[[ Data supplied, beginning ]]
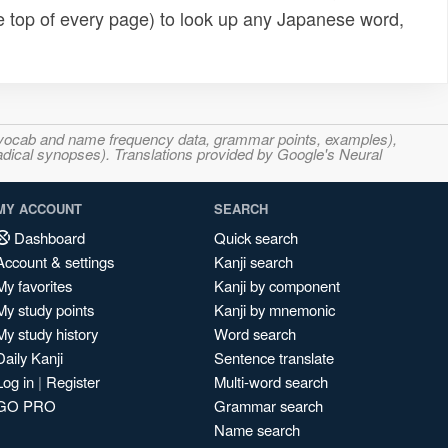
e top of every page) to look up any Japanese word,
s, vocab and name frequency data, grammar points, examples),
adical synopses). Translations provided by Google's Neural
MY ACCOUNT
SEARCH
Dashboard
Quick search
Account & settings
Kanji search
My favorites
Kanji by component
My study points
Kanji by mnemonic
My study history
Word search
Daily Kanji
Sentence translate
Log in
|
Register
Multi-word search
GO PRO
Grammar search
Name search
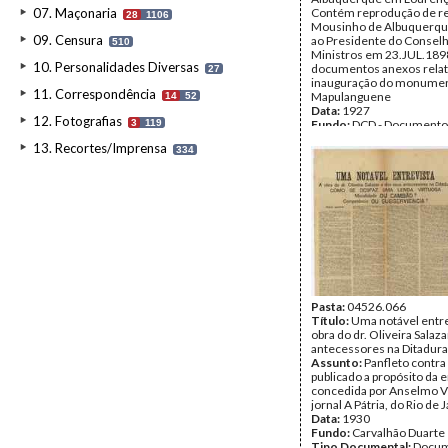
07. Maçonaria
Contém reprodução de re
28
1106
Mousinho de Albuquerque
09. Censura
ao Presidente do Consel
510
Ministros em 23.JUL.1898
10. Personalidades Diversas
documentos anexos relat
27
inauguração do monume
11. Correspondência
Mapulanguene
14
52
Data:
1927
12. Fotografias
3
119
Fundo:
DCD - Documento
Duarte/Rocha Martins
13. Recortes/Imprensa
334
Tipo Documental:
Docum
Página(s):
27
Pasta:
04526.066
Título:
Uma notável entre
obra do dr. Oliveira Salaz
antecessores na Ditadura
Assunto:
Panfleto contra
publicado a propósito da e
concedida por Anselmo Vi
jornal A Pátria, do Rio de 
Data:
1930
Fundo:
Carvalhão Duarte
Tipo Documental:
Docum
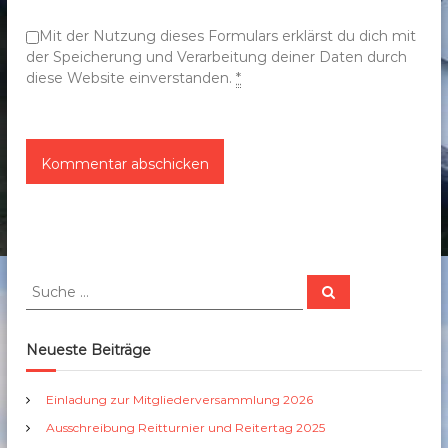
n
Mit der Nutzung dieses Formulars erklärst du dich mit
der Speicherung und Verarbeitung deiner Daten durch
diese Website einverstanden.
*
S
S
u
u
c
c
h
e
h
Neueste Beiträge
n
e
n
Einladung zur Mitgliederversammlung 2026
a
Ausschreibung Reitturnier und Reitertag 2025
c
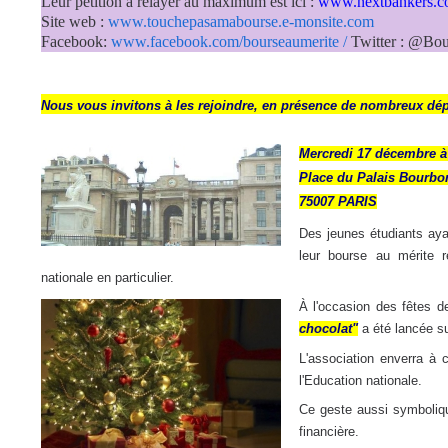
Leur pétition à relayer au maximum est ici :
www.
nextbankers.c
Site web :
www.touchepasamabourse.e-monsite.com
Facebook:
www.facebook.com/bourseaumerite
/
Twitter : @Bou
Nous vous invitons à les rejoindre,
en présence de nombreux dépu
Mercredi 17 décembre à
Place du Palais Bourbo
75007 PARIS
Des jeunes étudiants aya
leur bourse au mérite r
nationale en particulier.
À l'occasion des fêtes d
chocolat"
a été lancée su
L'association enverra à 
l'Education nationale.
Ce geste aussi symboliqu
financière.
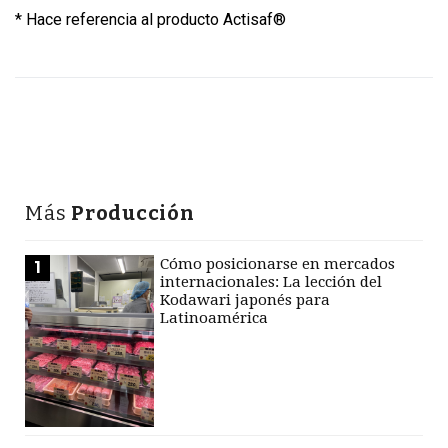
* Hace referencia al producto Actisaf®
Más
Producción
Cómo posicionarse en mercados
1
internacionales: La lección del
Kodawari japonés para
Latinoamérica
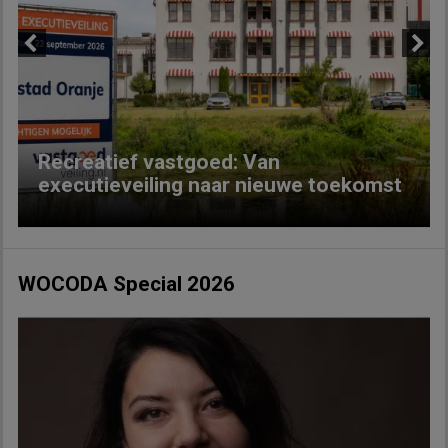
Previous
Next
Recreatief vastgoed: Van
executieveiling naar nieuwe toekomst
WOCODA Special 2026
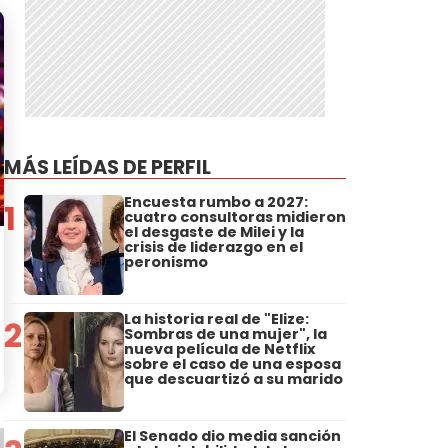
MÁS LEÍDAS DE PERFIL
Encuesta rumbo a 2027:
1
cuatro consultoras midieron
el desgaste de Milei y la
crisis de liderazgo en el
peronismo
La historia real de "Elize:
2
Sombras de una mujer", la
nueva película de Netflix
sobre el caso de una esposa
que descuartizó a su marido
El Senado dio media sanción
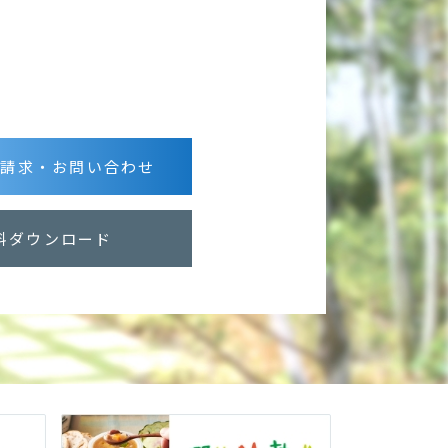
グ請求・お問い合わせ
料ダウンロード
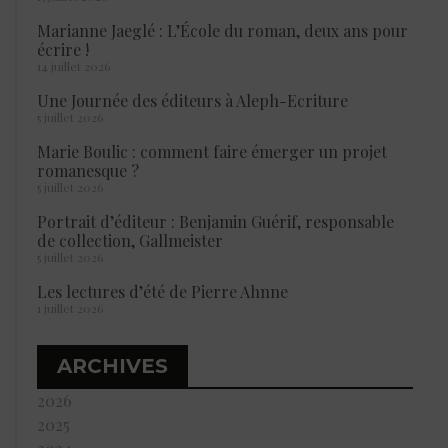
Marianne Jaeglé : L’École du roman, deux ans pour
écrire !
14 juillet 2026
Une Journée des éditeurs à Aleph-Ecriture
5 juillet 2026
Marie Boulic : comment faire émerger un projet
romanesque ?
5 juillet 2026
Portrait d’éditeur : Benjamin Guérif, responsable
de collection, Gallmeister
5 juillet 2026
Les lectures d’été de Pierre Ahnne
1 juillet 2026
ARCHIVES
2026
2025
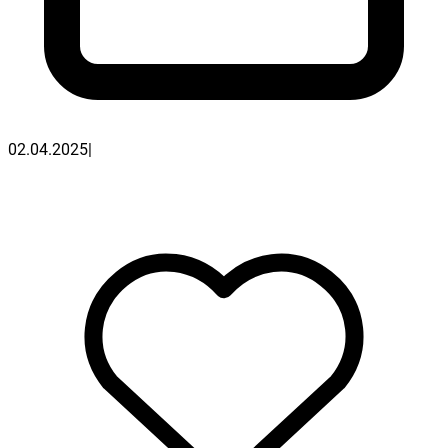
02.04.2025
|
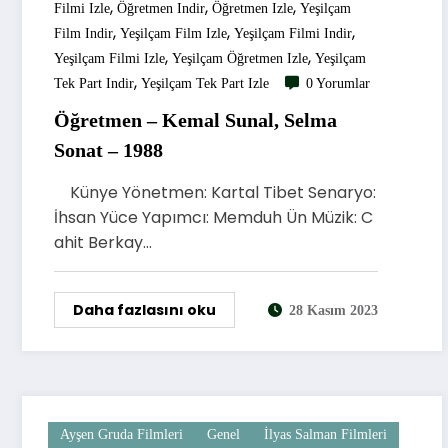
,
,
,
Filmi Izle
Öğretmen Indir
Öğretmen Izle
Yeşilçam
,
,
,
Film Indir
Yeşilçam Film Izle
Yeşilçam Filmi Indir
,
,
Yeşilçam Filmi Izle
Yeşilçam Öğretmen Izle
Yeşilçam
,
Tek Part Indir
Yeşilçam Tek Part Izle
0 Yorumlar
Öğretmen – Kemal Sunal, Selma
Sonat – 1988
Künye Yönetmen: Kartal Tibet Senaryo:
İhsan Yüce Yapımcı: Memduh Ün Müzik: C
ahit Berkay…
Daha fazlasını oku
28 Kasım 2023
Ayşen Gruda Filmleri
Genel
İlyas Salman Filmleri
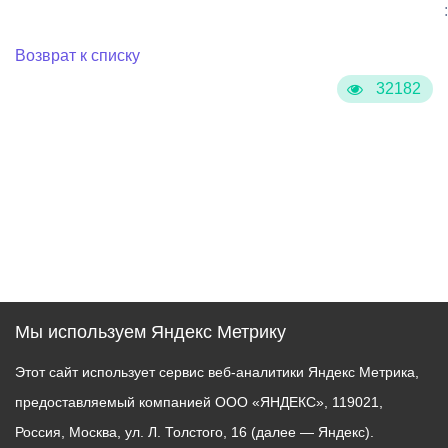
:
Возврат к списку
32182
Мы используем Яндекс Метрику
Этот сайт использует сервис веб-аналитики Яндекс Метрика,
предоставляемый компанией ООО «ЯНДЕКС», 119021,
Россия, Москва, ул. Л. Толстого, 16 (далее — Яндекс).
[[ Data supplied, end ]]
Task prompt:
Reproduce everything in the records from the line containing "Leur pétition à" down to the end of the records. Leave the pictures out of your answer.

The completed task:
Leur pétition à relayer au maximum est ici :
www.
nextbankers.c
Site web :
www.touchepasamabourse.e-monsite.com
Facebook:
www.facebook.com/bourseaumerite
/
Twitter : @Bou
Nous vous invitons à les rejoindre,
en présence de nombreux dépu
Mercredi 17 décembre à
Place du Palais Bourbo
75007 PARIS
Des jeunes étudiants aya
leur bourse au mérite r
nationale en particulier.
À l'occasion des fêtes d
chocolat"
a été lancée su
L'association enverra à 
l'Education nationale.
Ce geste aussi symboliqu
financière.
* Hace referencia al producto Actisaf®
Más
Producción
Cómo posicionarse en mercados
1
internacionales: La lección del
Kodawari japonés para
Latinoamérica
Previous
Next
Recreatief vastgoed: Van
executieveiling naar nieuwe toekomst
WOCODA Special 2026
MÁS LEÍDAS DE PERFIL
Encuesta rumbo a 2027:
1
cuatro consultoras midieron
el desgaste de Milei y la
crisis de liderazgo en el
peronismo
La historia real de "Elize:
2
Sombras de una mujer", la
nueva película de Netflix
sobre el caso de una esposa
que descuartizó a su marido
El Senado dio media sanción
グ請求・お問い合わせ
料ダウンロード
Marianne Jaeglé : L’École du roman, deux ans pour
écrire !
14 juillet 2026
Une Journée des éditeurs à Aleph-Ecriture
5 juillet 2026
Marie Boulic : comment faire émerger un projet
romanesque ?
5 juillet 2026
Portrait d’éditeur : Benjamin Guérif, responsable
de collection, Gallmeister
5 juillet 2026
Les lectures d’été de Pierre Ahnne
1 juillet 2026
ARCHIVES
2026
2025
02.04.2025
|
,
,
,
Filmi Izle
Öğretmen Indir
Öğretmen Izle
Yeşilçam
,
,
,
Film Indir
Yeşilçam Film Izle
Yeşilçam Filmi Indir
,
,
Yeşilçam Filmi Izle
Yeşilçam Öğretmen Izle
Yeşilçam
,
Tek Part Indir
Yeşilçam Tek Part Izle
0 Yorumlar
Öğretmen – Kemal Sunal, Selma
Sonat – 1988
Künye Yönetmen: Kartal Tibet Senaryo:
İhsan Yüce Yapımcı: Memduh Ün Müzik: C
ahit Berkay…
Daha fazlasını oku
28 Kasım 2023
Ayşen Gruda Filmleri
Genel
İlyas Salman Filmleri
:
Возврат к списку
32182
Мы используем Яндекс Метрику
Этот сайт использует сервис веб-аналитики Яндекс Метрика,
предоставляемый компанией ООО «ЯНДЕКС», 119021,
Россия, Москва, ул. Л. Толстого, 16 (далее — Яндекс).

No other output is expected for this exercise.